Images with bounding boxes:
=-=-=-=-=

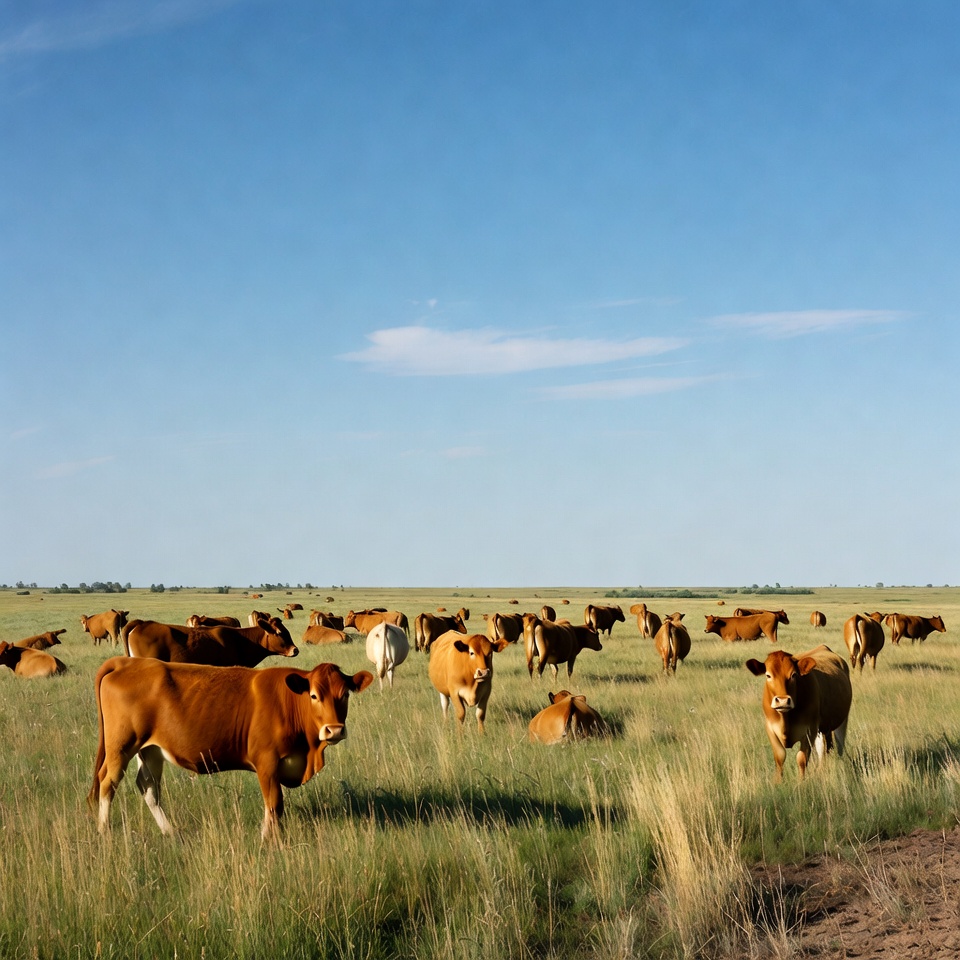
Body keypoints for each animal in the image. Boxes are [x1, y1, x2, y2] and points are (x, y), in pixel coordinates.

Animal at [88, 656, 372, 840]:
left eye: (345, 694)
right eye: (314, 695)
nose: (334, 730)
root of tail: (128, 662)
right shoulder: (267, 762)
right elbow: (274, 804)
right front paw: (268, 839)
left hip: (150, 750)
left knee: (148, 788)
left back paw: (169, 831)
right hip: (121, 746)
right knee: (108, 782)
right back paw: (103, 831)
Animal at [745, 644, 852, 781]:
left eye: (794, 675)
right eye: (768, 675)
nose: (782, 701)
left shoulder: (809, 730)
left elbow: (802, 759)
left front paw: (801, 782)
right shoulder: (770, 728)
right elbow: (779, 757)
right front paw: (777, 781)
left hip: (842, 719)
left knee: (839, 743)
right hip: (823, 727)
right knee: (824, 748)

=-=-=-=-=

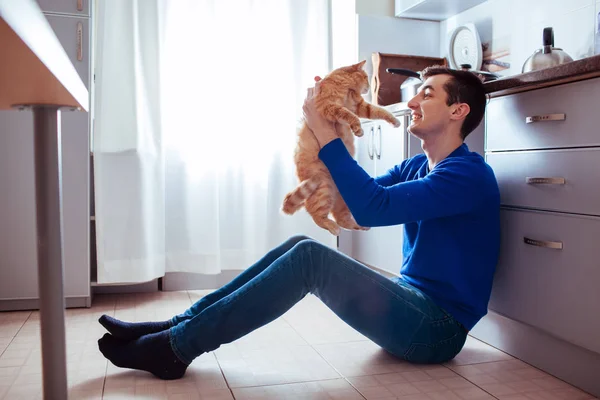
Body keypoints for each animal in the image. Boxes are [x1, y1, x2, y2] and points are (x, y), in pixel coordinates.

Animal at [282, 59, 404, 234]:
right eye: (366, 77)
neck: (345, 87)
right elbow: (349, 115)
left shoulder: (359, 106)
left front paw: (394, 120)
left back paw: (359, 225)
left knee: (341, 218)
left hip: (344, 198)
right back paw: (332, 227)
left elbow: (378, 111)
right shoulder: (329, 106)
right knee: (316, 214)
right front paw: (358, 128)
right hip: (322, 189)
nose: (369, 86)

=-=-=-=-=

* **Task brief**: Of the entries above, repeat exactly the lines from the line with "left hip: (344, 198)" through the line with "nose: (369, 86)", both of them included.

* **Reply to the exercise**:
left hip: (344, 198)
right back paw: (332, 227)
left elbow: (378, 111)
right shoulder: (329, 106)
right knee: (316, 214)
right front paw: (358, 128)
right hip: (322, 189)
nose: (369, 86)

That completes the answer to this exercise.